The program is nationwide, and Tuesday evening’s event included a video explaining what the program is. Dads on the video said they enjoy going in classes and working with students by reading to them or holding up flash cards, as well as throwing balls on the playground or helping the school resource officer patrol hallways.
Guidance counselor Jennifer Seeman helped explain the program during Tuesday’s event, and mentioned the positive effects it had last year.
“Last year, I heard students say things like, ‘Stop it! There’s the Watch DOG!’” Seeman said. “They care what you think, and they want to be good when you’re around.”
Principal Betsy Trakas said she believes it is important to have a male role model at school because most school staff and volunteers are predominantly female, and while schools are appreciative of female volunteers, there are some students who do not have a male role model at home.
“I think having these role models at school will change some students’ attitudes in a positive way, provide a sense of security that there are extra eyes watching students throughout the day, and give fathers a view of their children’s school life through a new perspective,” Trakas said.
Tracy Rash — Watch DOGS volunteer coordinator also known as “Top DOG” — said he enjoyed volunteering last year and he hopes the program will grow this year.
“With a daughter in third grade and a son in kindergarten next year, this gives me a chance to come to school and be involved in my children’s lives,” Rash said. “Most dads rely on the mother. I’ve noticed on field trips that most of the chaperones are women. I found that it helped when the kids got out of school, too. You see what they’re doing during the day, so you can help them a little more.”

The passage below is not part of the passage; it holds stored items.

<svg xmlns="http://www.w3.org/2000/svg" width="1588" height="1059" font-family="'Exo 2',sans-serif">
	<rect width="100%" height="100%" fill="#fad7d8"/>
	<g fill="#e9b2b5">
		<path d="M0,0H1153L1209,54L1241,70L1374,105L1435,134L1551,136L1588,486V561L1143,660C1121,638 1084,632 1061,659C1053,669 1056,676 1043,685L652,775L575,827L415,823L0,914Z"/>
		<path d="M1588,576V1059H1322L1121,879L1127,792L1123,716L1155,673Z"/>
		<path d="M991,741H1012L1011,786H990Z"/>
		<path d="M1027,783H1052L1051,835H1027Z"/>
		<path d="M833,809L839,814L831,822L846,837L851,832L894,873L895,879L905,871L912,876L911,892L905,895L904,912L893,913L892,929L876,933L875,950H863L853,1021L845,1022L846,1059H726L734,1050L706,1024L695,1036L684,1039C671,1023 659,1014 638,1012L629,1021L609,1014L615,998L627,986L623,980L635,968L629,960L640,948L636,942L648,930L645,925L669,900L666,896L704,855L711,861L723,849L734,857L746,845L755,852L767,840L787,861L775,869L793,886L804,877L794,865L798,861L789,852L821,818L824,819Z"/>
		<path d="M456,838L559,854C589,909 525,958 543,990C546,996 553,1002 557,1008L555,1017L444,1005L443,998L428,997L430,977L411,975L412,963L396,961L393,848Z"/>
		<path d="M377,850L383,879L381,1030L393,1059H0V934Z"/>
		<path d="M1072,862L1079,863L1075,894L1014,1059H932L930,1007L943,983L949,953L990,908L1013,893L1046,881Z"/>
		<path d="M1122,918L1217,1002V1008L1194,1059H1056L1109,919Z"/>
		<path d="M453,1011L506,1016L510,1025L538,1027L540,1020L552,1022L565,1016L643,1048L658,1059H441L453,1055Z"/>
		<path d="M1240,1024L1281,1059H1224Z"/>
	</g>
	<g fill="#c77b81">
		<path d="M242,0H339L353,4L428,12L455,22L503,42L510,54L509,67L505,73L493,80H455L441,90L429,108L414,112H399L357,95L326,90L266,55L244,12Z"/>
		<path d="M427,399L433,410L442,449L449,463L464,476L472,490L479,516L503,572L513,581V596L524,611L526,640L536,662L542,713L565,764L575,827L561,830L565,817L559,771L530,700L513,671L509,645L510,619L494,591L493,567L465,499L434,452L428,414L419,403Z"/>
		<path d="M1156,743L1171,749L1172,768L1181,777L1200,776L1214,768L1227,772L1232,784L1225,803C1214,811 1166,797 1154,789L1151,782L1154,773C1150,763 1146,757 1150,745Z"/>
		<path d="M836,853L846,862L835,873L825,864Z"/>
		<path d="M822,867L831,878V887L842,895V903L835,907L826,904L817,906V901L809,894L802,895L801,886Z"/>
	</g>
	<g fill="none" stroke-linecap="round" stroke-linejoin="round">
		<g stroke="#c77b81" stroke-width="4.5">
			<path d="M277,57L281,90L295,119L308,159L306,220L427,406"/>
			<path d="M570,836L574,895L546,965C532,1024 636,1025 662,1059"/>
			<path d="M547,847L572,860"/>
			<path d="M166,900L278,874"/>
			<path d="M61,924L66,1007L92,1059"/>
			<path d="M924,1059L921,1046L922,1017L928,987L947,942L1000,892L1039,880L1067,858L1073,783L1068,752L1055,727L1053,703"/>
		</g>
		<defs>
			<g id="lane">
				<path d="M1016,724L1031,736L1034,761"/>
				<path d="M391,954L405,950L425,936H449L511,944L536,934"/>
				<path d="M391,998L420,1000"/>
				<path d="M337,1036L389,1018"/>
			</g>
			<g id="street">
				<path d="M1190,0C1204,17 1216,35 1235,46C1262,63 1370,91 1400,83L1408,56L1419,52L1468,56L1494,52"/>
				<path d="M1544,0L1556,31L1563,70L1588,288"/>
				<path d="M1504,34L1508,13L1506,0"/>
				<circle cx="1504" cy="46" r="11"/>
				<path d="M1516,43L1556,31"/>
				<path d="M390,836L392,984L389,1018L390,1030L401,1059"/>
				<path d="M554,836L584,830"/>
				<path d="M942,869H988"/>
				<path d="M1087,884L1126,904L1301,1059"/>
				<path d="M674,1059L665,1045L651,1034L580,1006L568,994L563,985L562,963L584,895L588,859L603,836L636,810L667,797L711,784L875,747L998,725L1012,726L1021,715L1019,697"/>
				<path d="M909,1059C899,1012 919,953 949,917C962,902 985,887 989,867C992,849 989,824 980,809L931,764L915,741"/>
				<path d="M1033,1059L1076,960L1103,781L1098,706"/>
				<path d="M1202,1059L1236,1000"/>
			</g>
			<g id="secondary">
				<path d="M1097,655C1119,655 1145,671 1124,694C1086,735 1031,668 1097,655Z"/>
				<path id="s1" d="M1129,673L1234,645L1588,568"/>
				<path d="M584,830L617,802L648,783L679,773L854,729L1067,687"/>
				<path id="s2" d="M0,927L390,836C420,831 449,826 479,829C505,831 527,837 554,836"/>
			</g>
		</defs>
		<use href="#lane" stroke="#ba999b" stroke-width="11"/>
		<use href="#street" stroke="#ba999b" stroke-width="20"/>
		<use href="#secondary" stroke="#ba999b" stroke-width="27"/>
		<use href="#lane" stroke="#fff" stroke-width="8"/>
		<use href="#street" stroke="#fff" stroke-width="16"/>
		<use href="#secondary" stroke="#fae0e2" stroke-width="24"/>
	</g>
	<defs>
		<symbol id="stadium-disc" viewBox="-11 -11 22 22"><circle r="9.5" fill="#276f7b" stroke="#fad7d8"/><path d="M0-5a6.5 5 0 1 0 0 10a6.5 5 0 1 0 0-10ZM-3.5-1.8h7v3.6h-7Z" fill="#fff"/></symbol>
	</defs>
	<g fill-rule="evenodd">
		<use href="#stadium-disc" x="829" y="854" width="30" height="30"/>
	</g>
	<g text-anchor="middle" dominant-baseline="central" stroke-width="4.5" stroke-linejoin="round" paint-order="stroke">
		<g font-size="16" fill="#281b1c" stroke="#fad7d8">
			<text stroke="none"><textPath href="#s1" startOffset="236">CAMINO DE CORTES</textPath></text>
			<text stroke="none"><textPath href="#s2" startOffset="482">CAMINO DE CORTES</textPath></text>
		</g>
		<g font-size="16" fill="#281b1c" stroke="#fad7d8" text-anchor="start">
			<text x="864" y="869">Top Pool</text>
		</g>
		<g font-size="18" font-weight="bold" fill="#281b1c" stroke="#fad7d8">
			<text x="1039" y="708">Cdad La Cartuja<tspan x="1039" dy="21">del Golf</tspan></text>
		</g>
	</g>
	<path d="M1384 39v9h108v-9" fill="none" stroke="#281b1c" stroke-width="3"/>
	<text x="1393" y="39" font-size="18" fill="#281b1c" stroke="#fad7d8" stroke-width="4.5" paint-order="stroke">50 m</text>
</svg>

Rash also mentioned that a Watch DOG who volunteered nearly every Thursday last year — Mr. Arthur Barrett — was great at interacting with the students. Rash encouraged those in attendance to volunteer and talk to the children about what they do. He said volunteers are welcome one day per week, one day per month, or just one time. Those who have trouble with scheduling are also welcome to volunteer for just a half day.
“If you can make it one time, you’ll come back,” Rash said.
More information about the nationwide program can be found at www.fathers.com/watchdogs.